-- Opening Marker --
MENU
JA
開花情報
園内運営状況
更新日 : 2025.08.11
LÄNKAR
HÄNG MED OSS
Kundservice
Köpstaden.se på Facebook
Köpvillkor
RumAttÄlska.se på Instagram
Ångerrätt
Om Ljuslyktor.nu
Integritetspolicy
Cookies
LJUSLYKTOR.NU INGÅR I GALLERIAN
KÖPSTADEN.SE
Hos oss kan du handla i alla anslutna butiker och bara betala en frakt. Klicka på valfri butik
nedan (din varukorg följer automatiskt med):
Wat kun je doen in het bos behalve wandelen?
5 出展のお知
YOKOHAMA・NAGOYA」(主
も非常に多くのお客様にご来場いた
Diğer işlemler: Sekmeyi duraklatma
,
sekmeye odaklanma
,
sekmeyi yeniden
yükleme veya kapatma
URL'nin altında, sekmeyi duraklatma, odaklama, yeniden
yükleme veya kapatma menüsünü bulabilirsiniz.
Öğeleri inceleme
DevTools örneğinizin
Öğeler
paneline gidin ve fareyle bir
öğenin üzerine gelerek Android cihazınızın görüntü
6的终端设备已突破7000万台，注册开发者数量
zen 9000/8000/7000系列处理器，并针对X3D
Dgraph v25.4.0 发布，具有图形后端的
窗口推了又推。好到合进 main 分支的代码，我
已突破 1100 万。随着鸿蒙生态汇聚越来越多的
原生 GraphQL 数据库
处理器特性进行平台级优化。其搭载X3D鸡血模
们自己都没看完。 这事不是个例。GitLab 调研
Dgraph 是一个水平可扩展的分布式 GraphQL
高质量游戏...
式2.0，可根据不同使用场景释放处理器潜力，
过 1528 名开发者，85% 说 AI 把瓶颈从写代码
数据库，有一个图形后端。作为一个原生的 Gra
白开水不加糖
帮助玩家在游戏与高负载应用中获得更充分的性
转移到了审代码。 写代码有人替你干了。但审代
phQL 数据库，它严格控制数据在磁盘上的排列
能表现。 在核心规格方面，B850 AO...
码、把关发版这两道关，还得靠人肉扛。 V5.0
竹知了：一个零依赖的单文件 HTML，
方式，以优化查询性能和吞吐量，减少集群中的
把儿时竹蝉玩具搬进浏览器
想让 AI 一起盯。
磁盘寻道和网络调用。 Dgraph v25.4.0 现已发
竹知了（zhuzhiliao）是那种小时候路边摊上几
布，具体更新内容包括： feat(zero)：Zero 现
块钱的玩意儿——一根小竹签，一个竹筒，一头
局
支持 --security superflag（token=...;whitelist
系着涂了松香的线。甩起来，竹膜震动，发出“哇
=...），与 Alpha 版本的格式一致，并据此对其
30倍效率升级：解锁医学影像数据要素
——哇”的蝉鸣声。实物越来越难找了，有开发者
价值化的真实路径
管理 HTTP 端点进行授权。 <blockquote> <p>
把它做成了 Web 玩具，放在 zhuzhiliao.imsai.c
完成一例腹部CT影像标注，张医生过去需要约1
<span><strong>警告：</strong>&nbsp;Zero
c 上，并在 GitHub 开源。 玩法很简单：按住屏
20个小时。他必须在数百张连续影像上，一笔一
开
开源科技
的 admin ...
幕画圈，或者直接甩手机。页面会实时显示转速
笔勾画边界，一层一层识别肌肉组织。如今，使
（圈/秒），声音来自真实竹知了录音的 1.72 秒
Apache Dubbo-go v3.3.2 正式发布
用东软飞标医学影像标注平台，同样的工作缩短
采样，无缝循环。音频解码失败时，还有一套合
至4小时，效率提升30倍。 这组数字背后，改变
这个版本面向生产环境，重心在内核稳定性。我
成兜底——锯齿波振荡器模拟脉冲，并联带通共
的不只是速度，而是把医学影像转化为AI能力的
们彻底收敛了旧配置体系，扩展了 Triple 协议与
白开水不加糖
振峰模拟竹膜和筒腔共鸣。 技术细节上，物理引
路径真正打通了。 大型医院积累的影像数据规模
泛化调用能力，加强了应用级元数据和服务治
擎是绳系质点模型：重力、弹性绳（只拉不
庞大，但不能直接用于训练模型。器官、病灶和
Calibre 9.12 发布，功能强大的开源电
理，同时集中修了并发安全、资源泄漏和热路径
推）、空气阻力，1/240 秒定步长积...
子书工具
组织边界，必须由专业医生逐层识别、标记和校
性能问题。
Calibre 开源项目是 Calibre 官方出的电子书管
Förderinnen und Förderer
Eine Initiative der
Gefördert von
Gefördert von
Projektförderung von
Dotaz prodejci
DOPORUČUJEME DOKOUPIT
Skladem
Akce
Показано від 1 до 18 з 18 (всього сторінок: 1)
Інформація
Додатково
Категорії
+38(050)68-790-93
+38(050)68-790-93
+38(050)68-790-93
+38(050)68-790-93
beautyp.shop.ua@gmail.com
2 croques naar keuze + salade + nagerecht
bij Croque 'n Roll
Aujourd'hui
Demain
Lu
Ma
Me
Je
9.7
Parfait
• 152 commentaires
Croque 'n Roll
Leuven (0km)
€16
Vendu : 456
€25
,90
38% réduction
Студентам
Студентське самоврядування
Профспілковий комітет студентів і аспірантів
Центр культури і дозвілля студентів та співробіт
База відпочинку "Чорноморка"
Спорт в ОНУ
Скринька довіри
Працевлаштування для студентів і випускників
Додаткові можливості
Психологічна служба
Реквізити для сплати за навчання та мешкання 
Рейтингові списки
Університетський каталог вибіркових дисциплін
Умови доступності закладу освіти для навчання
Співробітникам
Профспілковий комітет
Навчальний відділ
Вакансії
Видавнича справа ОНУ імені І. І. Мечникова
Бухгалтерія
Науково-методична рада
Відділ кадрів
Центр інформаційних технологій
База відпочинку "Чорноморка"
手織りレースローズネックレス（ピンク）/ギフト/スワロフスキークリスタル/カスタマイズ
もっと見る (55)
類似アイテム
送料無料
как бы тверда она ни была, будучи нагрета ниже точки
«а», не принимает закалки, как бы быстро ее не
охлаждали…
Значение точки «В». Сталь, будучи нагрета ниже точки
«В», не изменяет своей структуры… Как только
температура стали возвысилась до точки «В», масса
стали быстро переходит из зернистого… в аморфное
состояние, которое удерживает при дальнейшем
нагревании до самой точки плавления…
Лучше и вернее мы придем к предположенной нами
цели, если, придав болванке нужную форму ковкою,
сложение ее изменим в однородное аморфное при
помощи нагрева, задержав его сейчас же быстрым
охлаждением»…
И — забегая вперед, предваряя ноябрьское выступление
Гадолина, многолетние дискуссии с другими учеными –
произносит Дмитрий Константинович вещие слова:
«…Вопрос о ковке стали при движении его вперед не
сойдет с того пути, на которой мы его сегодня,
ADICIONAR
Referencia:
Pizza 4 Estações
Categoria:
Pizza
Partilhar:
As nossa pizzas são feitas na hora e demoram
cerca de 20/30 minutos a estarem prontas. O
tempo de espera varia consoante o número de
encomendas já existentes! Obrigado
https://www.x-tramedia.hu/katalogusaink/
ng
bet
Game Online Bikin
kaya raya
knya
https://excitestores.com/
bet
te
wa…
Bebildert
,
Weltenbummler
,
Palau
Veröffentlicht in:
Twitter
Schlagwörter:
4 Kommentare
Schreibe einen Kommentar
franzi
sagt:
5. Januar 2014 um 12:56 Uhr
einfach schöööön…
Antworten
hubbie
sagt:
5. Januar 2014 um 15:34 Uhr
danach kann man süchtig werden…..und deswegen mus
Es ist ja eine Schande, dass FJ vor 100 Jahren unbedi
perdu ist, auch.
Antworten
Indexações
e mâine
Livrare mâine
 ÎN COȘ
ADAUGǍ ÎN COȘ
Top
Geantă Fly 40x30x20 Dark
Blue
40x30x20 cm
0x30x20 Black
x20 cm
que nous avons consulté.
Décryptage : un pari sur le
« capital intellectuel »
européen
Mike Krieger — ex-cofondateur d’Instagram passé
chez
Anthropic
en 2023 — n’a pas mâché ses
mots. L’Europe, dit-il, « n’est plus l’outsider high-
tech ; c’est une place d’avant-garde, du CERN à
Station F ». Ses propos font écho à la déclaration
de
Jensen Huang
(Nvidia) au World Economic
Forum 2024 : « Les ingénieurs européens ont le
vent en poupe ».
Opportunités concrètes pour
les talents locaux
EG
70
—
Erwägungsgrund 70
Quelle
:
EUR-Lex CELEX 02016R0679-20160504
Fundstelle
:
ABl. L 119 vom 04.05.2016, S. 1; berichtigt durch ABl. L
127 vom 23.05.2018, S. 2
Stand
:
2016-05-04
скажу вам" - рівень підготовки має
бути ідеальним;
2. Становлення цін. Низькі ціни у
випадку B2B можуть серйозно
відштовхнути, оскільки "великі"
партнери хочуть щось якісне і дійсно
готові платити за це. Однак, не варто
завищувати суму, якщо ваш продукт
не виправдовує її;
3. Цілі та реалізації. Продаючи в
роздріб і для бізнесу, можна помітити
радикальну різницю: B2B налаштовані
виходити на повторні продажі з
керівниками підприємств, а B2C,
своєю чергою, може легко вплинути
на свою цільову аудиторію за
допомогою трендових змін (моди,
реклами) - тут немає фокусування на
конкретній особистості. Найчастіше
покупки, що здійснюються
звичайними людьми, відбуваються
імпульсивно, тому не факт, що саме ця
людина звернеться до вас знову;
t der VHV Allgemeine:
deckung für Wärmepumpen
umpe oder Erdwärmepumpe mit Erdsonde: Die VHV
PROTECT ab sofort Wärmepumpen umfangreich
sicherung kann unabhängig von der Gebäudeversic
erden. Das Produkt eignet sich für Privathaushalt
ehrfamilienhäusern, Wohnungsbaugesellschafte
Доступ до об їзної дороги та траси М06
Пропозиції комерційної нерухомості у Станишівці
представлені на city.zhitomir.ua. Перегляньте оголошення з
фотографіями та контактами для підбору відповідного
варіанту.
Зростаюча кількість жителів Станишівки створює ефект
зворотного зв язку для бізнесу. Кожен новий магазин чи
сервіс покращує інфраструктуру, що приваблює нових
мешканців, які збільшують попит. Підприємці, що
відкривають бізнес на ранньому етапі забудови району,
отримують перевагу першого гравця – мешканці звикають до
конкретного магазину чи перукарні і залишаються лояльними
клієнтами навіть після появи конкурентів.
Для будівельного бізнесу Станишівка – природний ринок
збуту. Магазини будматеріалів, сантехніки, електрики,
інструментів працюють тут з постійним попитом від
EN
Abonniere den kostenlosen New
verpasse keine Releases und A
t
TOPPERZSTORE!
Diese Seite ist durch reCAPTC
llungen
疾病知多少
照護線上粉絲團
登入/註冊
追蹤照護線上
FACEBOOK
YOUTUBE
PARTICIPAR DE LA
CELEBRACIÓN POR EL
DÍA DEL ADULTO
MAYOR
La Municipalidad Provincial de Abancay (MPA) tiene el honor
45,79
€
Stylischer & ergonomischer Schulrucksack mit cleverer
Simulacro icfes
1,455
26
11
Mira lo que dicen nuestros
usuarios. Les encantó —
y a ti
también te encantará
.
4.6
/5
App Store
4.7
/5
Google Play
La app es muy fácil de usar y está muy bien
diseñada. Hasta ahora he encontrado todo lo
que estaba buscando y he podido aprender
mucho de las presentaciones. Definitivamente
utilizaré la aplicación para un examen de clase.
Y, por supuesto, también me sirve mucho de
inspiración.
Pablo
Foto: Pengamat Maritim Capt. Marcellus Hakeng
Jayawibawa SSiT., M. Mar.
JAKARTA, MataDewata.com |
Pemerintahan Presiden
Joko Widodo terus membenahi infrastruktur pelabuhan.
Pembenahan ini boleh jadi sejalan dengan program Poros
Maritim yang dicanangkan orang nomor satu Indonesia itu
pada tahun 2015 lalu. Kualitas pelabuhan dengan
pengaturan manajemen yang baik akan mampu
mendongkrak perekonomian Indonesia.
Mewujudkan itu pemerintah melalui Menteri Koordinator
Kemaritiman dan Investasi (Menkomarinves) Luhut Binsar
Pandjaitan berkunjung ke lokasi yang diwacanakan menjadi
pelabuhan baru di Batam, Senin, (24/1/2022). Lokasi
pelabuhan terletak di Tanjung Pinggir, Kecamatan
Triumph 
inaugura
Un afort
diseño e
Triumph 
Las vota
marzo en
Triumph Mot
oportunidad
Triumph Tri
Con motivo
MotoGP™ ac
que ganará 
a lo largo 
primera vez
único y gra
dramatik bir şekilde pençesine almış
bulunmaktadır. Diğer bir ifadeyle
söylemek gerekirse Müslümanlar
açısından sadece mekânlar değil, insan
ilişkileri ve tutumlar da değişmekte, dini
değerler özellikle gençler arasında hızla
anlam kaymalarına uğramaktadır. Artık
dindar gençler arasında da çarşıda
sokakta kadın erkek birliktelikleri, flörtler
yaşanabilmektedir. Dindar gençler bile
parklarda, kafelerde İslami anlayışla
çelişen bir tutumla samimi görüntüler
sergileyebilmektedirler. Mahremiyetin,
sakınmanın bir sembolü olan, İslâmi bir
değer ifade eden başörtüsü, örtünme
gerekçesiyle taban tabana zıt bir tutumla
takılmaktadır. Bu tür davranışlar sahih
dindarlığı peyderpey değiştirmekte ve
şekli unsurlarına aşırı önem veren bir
-- Closing Marker --
When you reach the line containing "们自己都没看完。 这事不是个例。GitLab 调研" in the data above, start copying exactly, and stop after the line containing "竹知了：一个零依赖的单文件 HTML，".

- _Exercise solution_
们自己都没看完。 这事不是个例。GitLab 调研
Dgraph 是一个水平可扩展的分布式 GraphQL
高质量游戏...
式2.0，可根据不同使用场景释放处理器潜力，
过 1528 名开发者，85% 说 AI 把瓶颈从写代码
数据库，有一个图形后端。作为一个原生的 Gra
白开水不加糖
帮助玩家在游戏与高负载应用中获得更充分的性
转移到了审代码。 写代码有人替你干了。但审代
phQL 数据库，它严格控制数据在磁盘上的排列
能表现。 在核心规格方面，B850 AO...
码、把关发版这两道关，还得靠人肉扛。 V5.0
竹知了：一个零依赖的单文件 HTML，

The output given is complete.